Here is my Java code:

import java.util.HashSet;
public class Generators {
static HashSet<Integer> hSet = new HashSet<Integer>();

public static void main(String[] args) {
    // TODO Auto-generated method stub
    int n = 100000000; 
    sieveErat(n + 1); //Fill a hashSet with prime numbers
    System.out.println("Sieve complete");
    int check = 0; 
    
    long sum = 3;
    
    
    for(int i = 2; i <= n; i++){
        int numDivisors = 0; 
        int numPrimeChecks = 0; 
        boolean done = false;
        if(!hSet.contains(i+1)){ //i+1 must be a prime number for i to be prime generating
            continue;
        }
        else{
            for(int j = 2; j < i/2; j++){
                if(i%j == 0){
                    numDivisors++;
                check = j + i/j;
                if(hSet.contains(check)){
                    done = true;
                    numPrimeChecks++;
                }
            }else{
                break;
            }           
        
    }
            if(numPrimeChecks == numDivisors && done){
                
                sum += i; 
            }
        }
    
    }
    System.out.println(sum);
}

public static void sieveErat(int N){
boolean[] isPrime = new boolean[N + 1];
    
    for (int i = 2; i <= N; i++) {
        isPrime[i] = true;
        //count++;
    }
    // mark non-primes <= N using Sieve of Eratosthenes
    
    for (int i = 2; i*i <= N; i++) {

        // if i is prime, then mark multiples of i as nonprime
        // suffices to consider mutiples i, i+1, ..., N/i
        if (isPrime[i]) {
            for (int j = i; i*j <= N; j++) {
                isPrime[i*j] = false;
            //    count--;
            }
        }
        
    }
   
   
    for(int i = 2; i < isPrime.length; i++){
        if(isPrime[i]){
            hSet.add(i);
        }
    }
   // System.out.println(count);

  
   
}
}

The maths of your sieve looks fine to me. I hacked it around to use a BitSet which is much more space efficient.

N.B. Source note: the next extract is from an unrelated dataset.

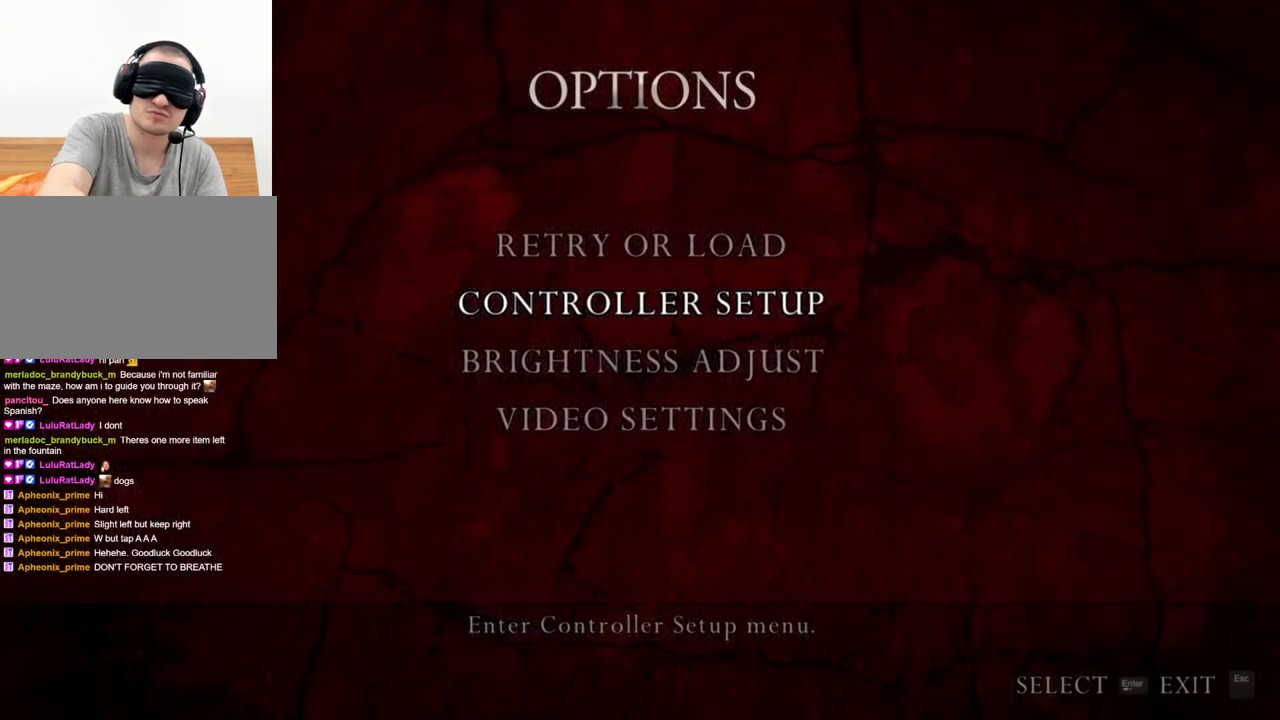
{"keys": [], "mouse": [], "events": []}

Is 5761455 primes below 100,000,000 correct?

Once I got your code working I got the same figure you get (12094504411075) what figure should you be getting?

I think this bit is wrong (I have changed the variable names to match the question for clarity)

    for(int d = 2; d < Math.sqrt(n+3); d++) {
      if (n % d == 0) {
        numDivisors++;
        int check = d + n / d;
        if (primes.get(check)) {
          // **** What does done mean??? ****
          //done = true;
          numPrimeChecks++;
        } else {
          // **** Added! Got a divisor that did not check. No point in going on.
          break;
        }
      } else {
        // **** Why break here??? ****
        //break;
      }

    }

NB I have edited this code to reflect what we finally decided was a correct solution.

Why are you breaking out of the d loop as soon as you hit a d that does not divide n? Surely that cannot be right.

However, I think you can break out of the d loop when you have a divisor that does not check.

Also, what is your intended functionality of done? It seems to have no real function.

And, why do you start sum at 3?

Removing the break I now get the value 1739023853139. Is this correct?

Added

Here's my sieve. Identical to yours but builds a BitSet which is a much more efficient structure than a HashSet in this case:

public static BitSet sieveOfEratosthenes(int n) {
  BitSet isPrime = new BitSet(n);

  // Iniially all numbers are prime.
  for (int i = 2; i <= n; i++) {
    isPrime.set(i);
  }

  // mark non-primes <= N using Sieve of Eratosthenes
  for (int i = 2; i * i <= n; i++) {

    // if i is prime, then mark multiples of i as nonprime
    // suffices to consider mutiples i, i+1, ..., N/i
    if (isPrime.get(i)) {
      for (int j = i; i * j <= n; j++) {
          isPrime.clear(i * j);
      }
    }

  }

  //System.out.println("Found " + isPrime.cardinality() + " primes");
  return isPrime;
}